Information given -
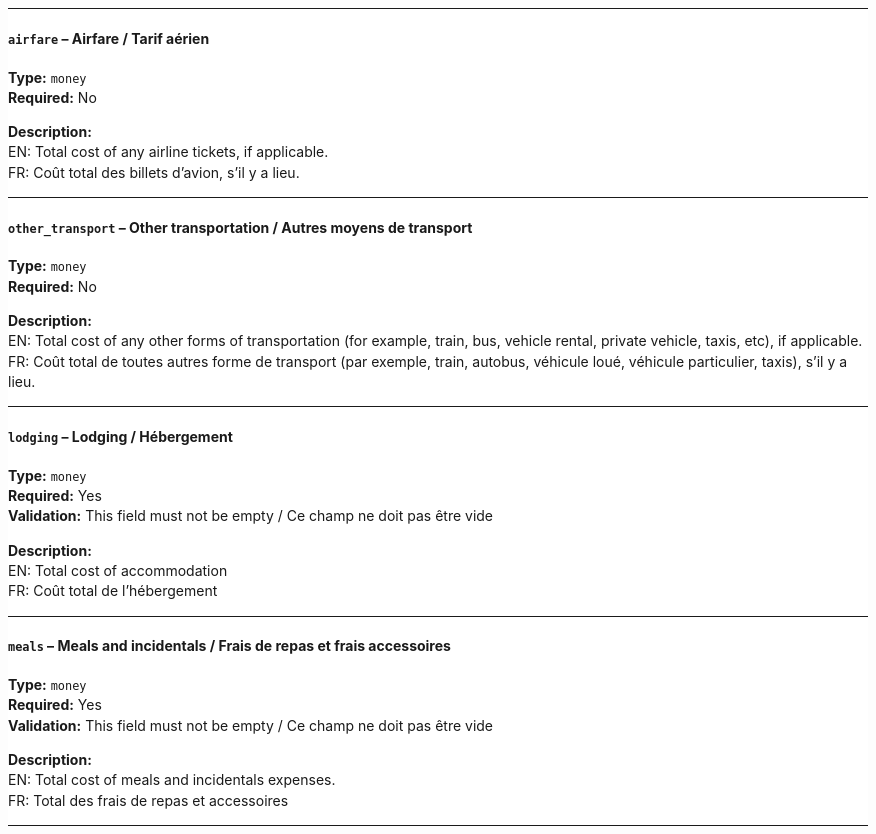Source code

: 
---

#### `airfare` – Airfare / Tarif aérien

**Type:** `money`  
**Required:** No  


**Description:**  
EN: Total cost of any airline tickets, if applicable.  
FR: Coût total des billets d’avion, s’il y a lieu.


---

#### `other_transport` – Other transportation / Autres moyens de transport

**Type:** `money`  
**Required:** No  


**Description:**  
EN: Total cost of any other forms of transportation (for example, train, bus, vehicle rental, private vehicle, taxis, etc), if applicable.  
FR: Coût total de toutes autres forme de transport (par exemple, train, autobus, véhicule loué, véhicule particulier, taxis), s’il y a lieu.


---

#### `lodging` – Lodging / Hébergement

**Type:** `money`  
**Required:** Yes  
**Validation:** This field must not be empty / Ce champ ne doit pas être vide  


**Description:**  
EN: Total cost of accommodation  
FR: Coût total de l’hébergement


---

#### `meals` – Meals and incidentals / Frais de repas et frais accessoires

**Type:** `money`  
**Required:** Yes  
**Validation:** This field must not be empty / Ce champ ne doit pas être vide  


**Description:**  
EN: Total cost of meals and incidentals expenses.  
FR: Total des frais de repas et accessoires


---
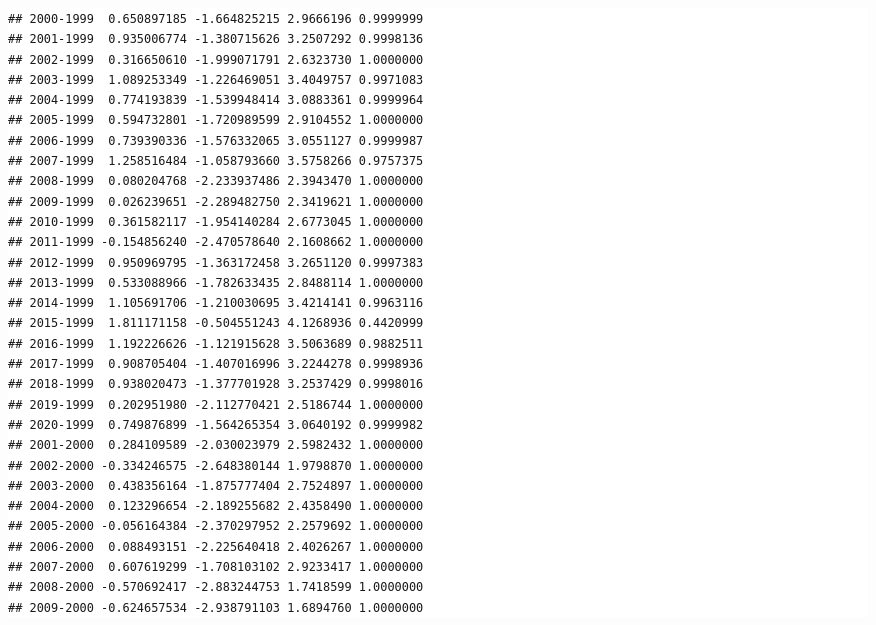     ## 2000-1999  0.650897185 -1.664825215 2.9666196 0.9999999
    ## 2001-1999  0.935006774 -1.380715626 3.2507292 0.9998136
    ## 2002-1999  0.316650610 -1.999071791 2.6323730 1.0000000
    ## 2003-1999  1.089253349 -1.226469051 3.4049757 0.9971083
    ## 2004-1999  0.774193839 -1.539948414 3.0883361 0.9999964
    ## 2005-1999  0.594732801 -1.720989599 2.9104552 1.0000000
    ## 2006-1999  0.739390336 -1.576332065 3.0551127 0.9999987
    ## 2007-1999  1.258516484 -1.058793660 3.5758266 0.9757375
    ## 2008-1999  0.080204768 -2.233937486 2.3943470 1.0000000
    ## 2009-1999  0.026239651 -2.289482750 2.3419621 1.0000000
    ## 2010-1999  0.361582117 -1.954140284 2.6773045 1.0000000
    ## 2011-1999 -0.154856240 -2.470578640 2.1608662 1.0000000
    ## 2012-1999  0.950969795 -1.363172458 3.2651120 0.9997383
    ## 2013-1999  0.533088966 -1.782633435 2.8488114 1.0000000
    ## 2014-1999  1.105691706 -1.210030695 3.4214141 0.9963116
    ## 2015-1999  1.811171158 -0.504551243 4.1268936 0.4420999
    ## 2016-1999  1.192226626 -1.121915628 3.5063689 0.9882511
    ## 2017-1999  0.908705404 -1.407016996 3.2244278 0.9998936
    ## 2018-1999  0.938020473 -1.377701928 3.2537429 0.9998016
    ## 2019-1999  0.202951980 -2.112770421 2.5186744 1.0000000
    ## 2020-1999  0.749876899 -1.564265354 3.0640192 0.9999982
    ## 2001-2000  0.284109589 -2.030023979 2.5982432 1.0000000
    ## 2002-2000 -0.334246575 -2.648380144 1.9798870 1.0000000
    ## 2003-2000  0.438356164 -1.875777404 2.7524897 1.0000000
    ## 2004-2000  0.123296654 -2.189255682 2.4358490 1.0000000
    ## 2005-2000 -0.056164384 -2.370297952 2.2579692 1.0000000
    ## 2006-2000  0.088493151 -2.225640418 2.4026267 1.0000000
    ## 2007-2000  0.607619299 -1.708103102 2.9233417 1.0000000
    ## 2008-2000 -0.570692417 -2.883244753 1.7418599 1.0000000
    ## 2009-2000 -0.624657534 -2.938791103 1.6894760 1.0000000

Task to complete - After removing each picture, print the entries above exactly as they were.

Output -
Source code

: 
---

#### `airfare` – Airfare / Tarif aérien

**Type:** `money`  
**Required:** No  


**Description:**  
EN: Total cost of any airline tickets, if applicable.  
FR: Coût total des billets d’avion, s’il y a lieu.


---

#### `other_transport` – Other transportation / Autres moyens de transport

**Type:** `money`  
**Required:** No  


**Description:**  
EN: Total cost of any other forms of transportation (for example, train, bus, vehicle rental, private vehicle, taxis, etc), if applicable.  
FR: Coût total de toutes autres forme de transport (par exemple, train, autobus, véhicule loué, véhicule particulier, taxis), s’il y a lieu.


---

#### `lodging` – Lodging / Hébergement

**Type:** `money`  
**Required:** Yes  
**Validation:** This field must not be empty / Ce champ ne doit pas être vide  


**Description:**  
EN: Total cost of accommodation  
FR: Coût total de l’hébergement


---

#### `meals` – Meals and incidentals / Frais de repas et frais accessoires

**Type:** `money`  
**Required:** Yes  
**Validation:** This field must not be empty / Ce champ ne doit pas être vide  


**Description:**  
EN: Total cost of meals and incidentals expenses.  
FR: Total des frais de repas et accessoires


---
     ## 2000-1999  0.650897185 -1.664825215 2.9666196 0.9999999
    ## 2001-1999  0.935006774 -1.380715626 3.2507292 0.9998136
    ## 2002-1999  0.316650610 -1.999071791 2.6323730 1.0000000
    ## 2003-1999  1.089253349 -1.226469051 3.4049757 0.9971083
    ## 2004-1999  0.774193839 -1.539948414 3.0883361 0.9999964
    ## 2005-1999  0.594732801 -1.720989599 2.9104552 1.0000000
    ## 2006-1999  0.739390336 -1.576332065 3.0551127 0.9999987
    ## 2007-1999  1.258516484 -1.058793660 3.5758266 0.9757375
    ## 2008-1999  0.080204768 -2.233937486 2.3943470 1.0000000
    ## 2009-1999  0.026239651 -2.289482750 2.3419621 1.0000000
    ## 2010-1999  0.361582117 -1.954140284 2.6773045 1.0000000
    ## 2011-1999 -0.154856240 -2.470578640 2.1608662 1.0000000
    ## 2012-1999  0.950969795 -1.363172458 3.2651120 0.9997383
    ## 2013-1999  0.533088966 -1.782633435 2.8488114 1.0000000
    ## 2014-1999  1.105691706 -1.210030695 3.4214141 0.9963116
    ## 2015-1999  1.811171158 -0.504551243 4.1268936 0.4420999
    ## 2016-1999  1.192226626 -1.121915628 3.5063689 0.9882511
    ## 2017-1999  0.908705404 -1.407016996 3.2244278 0.9998936
    ## 2018-1999  0.938020473 -1.377701928 3.2537429 0.9998016
    ## 2019-1999  0.202951980 -2.112770421 2.5186744 1.0000000
    ## 2020-1999  0.749876899 -1.564265354 3.0640192 0.9999982
    ## 2001-2000  0.284109589 -2.030023979 2.5982432 1.0000000
    ## 2002-2000 -0.334246575 -2.648380144 1.9798870 1.0000000
    ## 2003-2000  0.438356164 -1.875777404 2.7524897 1.0000000
    ## 2004-2000  0.123296654 -2.189255682 2.4358490 1.0000000
    ## 2005-2000 -0.056164384 -2.370297952 2.2579692 1.0000000
    ## 2006-2000  0.088493151 -2.225640418 2.4026267 1.0000000
    ## 2007-2000  0.607619299 -1.708103102 2.9233417 1.0000000
    ## 2008-2000 -0.570692417 -2.883244753 1.7418599 1.0000000
    ## 2009-2000 -0.624657534 -2.938791103 1.6894760 1.0000000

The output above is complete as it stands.